L'encadrement des loyers, insistant sur la nécessité d'une pérennisation, a permis de diminuer les prix d'environ 5 % depuis 2018, entraînant une économie annuelle de 968 euros, selon l'Atelier parisien d'urbanisme (Apur). Cette étude, actualisée et publiée lundi, souligne une marge de manœuvre pour les petits logements, avec des loyers inférieurs de jusqu'à 12,4 % pour les surfaces de moins de 18 m².
Dans son expérience depuis 2018, l'Apur observe une "efficacité confirmée" de l'encadrement, constatant que les loyers sont restés inférieurs de 5 % à des niveaux qui auraient été atteints sans cette régulation.
Pour les Parisiens, cela se traduit par des économies de 81 euros par mois. En effet, le loyer moyen à Paris, actuellement de 1.519 euros, aurait atteint 1.600 euros sans cette mesure. Les données de SeLoger, en conjonction avec l'Apur, soutiennent ces conclusions.
Bien que les économies soient conséquentes, les dernières analyses révèlent également une augmentation alarmante des annonces de logements dépassant le loyer de référence, qui a grimpé de 12,4 points entre 2022 et 2025. Actuellement, 48,6 % des annonces excèdent les plafonds réglementaires en vigueur.
Cette hausse s'explique par des "compléments de loyers" associés à des caractéristiques qualifiées d'exceptionnelles, qui permettent aux propriétaires d'augmenter les loyers au-delà des limites imposées. Pour Jacques Baudrier, adjoint au logement de Paris, la montée des résidences secondaires et des logements vacants représente une contrainte pour le parc locatif.
Dépassements de loyers : une situation préoccupante
Les petites surfaces sont particulièrement touchées par ces dépassements, avec plus de 68,5 % des studios de petites tailles ne respectant pas la réglementation.

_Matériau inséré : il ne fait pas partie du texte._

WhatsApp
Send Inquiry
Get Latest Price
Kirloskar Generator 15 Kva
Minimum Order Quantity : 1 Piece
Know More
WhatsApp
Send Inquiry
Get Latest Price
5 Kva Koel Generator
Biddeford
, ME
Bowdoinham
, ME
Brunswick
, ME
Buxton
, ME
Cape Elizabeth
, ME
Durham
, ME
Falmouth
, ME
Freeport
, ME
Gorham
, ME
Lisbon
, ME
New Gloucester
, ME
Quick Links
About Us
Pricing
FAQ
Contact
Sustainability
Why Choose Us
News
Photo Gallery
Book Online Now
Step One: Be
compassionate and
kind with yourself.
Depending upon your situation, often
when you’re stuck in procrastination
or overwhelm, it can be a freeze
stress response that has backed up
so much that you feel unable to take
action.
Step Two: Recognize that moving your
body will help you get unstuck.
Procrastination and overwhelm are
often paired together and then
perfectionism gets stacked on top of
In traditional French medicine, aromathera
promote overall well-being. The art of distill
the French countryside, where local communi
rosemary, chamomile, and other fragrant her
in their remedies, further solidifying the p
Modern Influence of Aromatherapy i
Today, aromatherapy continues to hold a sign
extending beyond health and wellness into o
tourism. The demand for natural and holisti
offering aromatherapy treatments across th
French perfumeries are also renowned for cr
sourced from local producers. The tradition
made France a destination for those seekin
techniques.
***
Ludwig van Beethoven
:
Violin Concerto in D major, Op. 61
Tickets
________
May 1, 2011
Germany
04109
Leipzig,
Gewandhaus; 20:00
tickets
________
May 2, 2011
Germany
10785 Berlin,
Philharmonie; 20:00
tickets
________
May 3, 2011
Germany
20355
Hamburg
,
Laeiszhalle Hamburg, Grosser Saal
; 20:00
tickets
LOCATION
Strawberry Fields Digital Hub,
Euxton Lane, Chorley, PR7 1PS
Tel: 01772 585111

Selon les statistiques, cette tendance est plus marquée dans les arrondissements centraux tels que le 16ème, où les taux de dépassement atteignent des niveaux inquiétants.
Marie Breuillé, directrice de recherche au Cesaer, conclut que l'évolution du marché locatif reste cohérente, malgré les crises sanitaires et d'autres événements perturbateurs.
Alors que le maire Emmanuel Grégoire sollicite le maintien des mesures de régulation, les résultats d'autres études, comme celles de l'Observatoire Clameur, remettent en question l'efficacité de l'encadrement, soulignant des impacts limités sur les loyers et un potentiel ralentissement de l'offre locative.